### WHAT THE TASK ASKS
Among the entries that follow, count the lines that contain the word "differently" and say how many there are, writing nothing else.

(Beginning of DATA FOR THE TASK)

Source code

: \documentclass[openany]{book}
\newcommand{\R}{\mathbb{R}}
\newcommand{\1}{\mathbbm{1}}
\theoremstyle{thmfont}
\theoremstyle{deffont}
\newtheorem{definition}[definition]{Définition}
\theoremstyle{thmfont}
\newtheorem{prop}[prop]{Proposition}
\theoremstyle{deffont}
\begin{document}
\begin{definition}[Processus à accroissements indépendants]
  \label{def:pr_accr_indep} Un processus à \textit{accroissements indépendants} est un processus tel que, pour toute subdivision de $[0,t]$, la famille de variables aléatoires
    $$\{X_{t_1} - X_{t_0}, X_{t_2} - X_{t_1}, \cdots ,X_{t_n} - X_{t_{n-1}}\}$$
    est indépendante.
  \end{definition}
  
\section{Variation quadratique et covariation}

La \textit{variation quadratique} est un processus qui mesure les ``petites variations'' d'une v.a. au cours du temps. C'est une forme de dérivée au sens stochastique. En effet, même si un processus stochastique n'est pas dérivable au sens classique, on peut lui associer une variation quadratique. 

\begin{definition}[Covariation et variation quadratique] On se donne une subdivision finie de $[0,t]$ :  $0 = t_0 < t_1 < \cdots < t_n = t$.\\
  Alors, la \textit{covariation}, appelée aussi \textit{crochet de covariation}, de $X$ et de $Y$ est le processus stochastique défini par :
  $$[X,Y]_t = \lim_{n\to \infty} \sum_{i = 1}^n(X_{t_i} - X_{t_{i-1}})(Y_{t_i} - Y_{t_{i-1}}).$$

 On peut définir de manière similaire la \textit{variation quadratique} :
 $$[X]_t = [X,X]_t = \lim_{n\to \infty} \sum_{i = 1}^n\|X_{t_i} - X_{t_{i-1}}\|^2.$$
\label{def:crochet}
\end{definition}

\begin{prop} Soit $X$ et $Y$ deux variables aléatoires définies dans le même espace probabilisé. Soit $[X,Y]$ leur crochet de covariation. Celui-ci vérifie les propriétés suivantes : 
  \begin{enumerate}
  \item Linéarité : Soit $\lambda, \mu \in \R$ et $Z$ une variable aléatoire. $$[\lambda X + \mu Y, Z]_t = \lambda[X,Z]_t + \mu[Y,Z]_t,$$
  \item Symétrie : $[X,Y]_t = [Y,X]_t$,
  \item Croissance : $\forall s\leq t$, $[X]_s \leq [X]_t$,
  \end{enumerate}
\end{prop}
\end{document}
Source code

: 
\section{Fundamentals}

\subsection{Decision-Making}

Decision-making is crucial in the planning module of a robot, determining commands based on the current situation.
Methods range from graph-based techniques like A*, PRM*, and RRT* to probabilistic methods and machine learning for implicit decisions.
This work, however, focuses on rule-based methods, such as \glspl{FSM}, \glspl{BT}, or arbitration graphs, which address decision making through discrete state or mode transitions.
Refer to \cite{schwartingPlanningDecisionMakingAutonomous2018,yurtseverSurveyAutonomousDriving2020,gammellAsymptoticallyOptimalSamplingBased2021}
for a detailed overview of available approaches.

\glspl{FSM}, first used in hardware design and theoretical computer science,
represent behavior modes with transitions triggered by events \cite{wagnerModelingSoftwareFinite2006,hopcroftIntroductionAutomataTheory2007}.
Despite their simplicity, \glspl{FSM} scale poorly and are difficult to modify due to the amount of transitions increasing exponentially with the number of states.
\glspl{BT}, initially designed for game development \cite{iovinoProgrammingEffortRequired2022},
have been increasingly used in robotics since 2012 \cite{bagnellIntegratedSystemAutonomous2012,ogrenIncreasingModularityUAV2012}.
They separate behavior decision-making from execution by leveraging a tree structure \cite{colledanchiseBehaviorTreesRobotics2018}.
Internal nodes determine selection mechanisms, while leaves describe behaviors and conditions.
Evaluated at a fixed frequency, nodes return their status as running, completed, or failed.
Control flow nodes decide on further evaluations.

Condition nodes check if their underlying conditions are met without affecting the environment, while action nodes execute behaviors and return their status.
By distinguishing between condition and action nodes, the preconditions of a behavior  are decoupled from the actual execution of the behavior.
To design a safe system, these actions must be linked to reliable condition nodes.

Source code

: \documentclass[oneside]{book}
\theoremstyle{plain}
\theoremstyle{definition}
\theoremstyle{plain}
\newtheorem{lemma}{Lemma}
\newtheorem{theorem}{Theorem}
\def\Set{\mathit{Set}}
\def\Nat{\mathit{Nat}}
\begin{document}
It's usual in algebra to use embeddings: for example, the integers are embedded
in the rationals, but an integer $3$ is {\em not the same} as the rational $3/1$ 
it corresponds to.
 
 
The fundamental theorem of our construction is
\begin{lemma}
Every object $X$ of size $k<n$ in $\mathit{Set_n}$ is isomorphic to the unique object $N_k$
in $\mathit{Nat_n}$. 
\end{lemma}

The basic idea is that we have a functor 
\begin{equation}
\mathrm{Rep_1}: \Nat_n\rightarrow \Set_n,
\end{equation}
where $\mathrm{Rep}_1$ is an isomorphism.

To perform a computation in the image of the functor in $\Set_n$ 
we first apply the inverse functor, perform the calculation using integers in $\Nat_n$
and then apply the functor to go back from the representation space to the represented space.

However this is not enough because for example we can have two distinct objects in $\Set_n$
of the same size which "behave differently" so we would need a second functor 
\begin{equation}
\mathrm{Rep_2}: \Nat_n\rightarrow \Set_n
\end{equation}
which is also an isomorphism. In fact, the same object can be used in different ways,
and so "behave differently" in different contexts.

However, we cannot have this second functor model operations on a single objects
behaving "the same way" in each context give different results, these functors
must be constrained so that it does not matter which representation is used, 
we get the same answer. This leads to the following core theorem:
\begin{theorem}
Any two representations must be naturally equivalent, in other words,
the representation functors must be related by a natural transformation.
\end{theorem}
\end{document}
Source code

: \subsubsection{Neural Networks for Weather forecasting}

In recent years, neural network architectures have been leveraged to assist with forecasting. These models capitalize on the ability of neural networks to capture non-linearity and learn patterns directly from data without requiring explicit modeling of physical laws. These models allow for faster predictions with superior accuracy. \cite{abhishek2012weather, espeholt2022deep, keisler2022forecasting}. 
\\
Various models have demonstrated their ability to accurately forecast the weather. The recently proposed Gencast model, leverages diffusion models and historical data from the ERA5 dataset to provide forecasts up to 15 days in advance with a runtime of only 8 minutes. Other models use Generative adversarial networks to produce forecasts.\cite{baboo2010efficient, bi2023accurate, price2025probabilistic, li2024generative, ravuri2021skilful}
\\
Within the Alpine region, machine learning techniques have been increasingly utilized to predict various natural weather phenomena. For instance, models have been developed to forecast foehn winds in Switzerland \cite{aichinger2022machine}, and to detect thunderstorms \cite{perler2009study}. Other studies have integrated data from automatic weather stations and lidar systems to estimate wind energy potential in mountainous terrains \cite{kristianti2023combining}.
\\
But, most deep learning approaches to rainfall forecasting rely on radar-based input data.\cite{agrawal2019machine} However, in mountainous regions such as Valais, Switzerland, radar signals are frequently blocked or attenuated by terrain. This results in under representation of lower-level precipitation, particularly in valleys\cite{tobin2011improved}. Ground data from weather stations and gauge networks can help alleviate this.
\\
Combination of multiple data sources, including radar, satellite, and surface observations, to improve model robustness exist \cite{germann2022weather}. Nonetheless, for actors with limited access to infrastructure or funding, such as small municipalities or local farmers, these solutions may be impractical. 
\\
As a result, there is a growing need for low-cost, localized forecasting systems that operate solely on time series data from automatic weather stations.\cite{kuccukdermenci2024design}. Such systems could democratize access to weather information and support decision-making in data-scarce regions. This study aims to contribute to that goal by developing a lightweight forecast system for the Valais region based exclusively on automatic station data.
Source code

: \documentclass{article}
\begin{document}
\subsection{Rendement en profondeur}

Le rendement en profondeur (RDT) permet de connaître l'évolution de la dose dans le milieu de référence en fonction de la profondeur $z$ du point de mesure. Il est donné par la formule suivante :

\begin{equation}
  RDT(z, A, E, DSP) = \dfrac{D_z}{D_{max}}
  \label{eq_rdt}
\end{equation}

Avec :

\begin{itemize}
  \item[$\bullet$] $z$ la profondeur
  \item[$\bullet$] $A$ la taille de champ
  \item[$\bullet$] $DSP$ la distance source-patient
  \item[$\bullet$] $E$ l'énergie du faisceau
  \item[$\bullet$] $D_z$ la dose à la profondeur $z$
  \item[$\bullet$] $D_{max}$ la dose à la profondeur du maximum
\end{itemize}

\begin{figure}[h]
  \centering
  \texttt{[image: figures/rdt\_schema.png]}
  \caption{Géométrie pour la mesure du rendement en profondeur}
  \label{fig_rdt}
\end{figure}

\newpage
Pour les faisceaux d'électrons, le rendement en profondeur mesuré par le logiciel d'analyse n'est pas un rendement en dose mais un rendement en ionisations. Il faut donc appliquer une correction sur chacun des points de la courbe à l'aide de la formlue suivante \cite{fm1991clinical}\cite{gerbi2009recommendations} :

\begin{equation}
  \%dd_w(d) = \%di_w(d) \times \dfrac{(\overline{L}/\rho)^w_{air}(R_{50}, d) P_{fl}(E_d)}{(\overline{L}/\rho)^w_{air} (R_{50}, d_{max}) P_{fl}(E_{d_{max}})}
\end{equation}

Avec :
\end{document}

(End of DATA FOR THE TASK)

### RESPONSE BELOW
2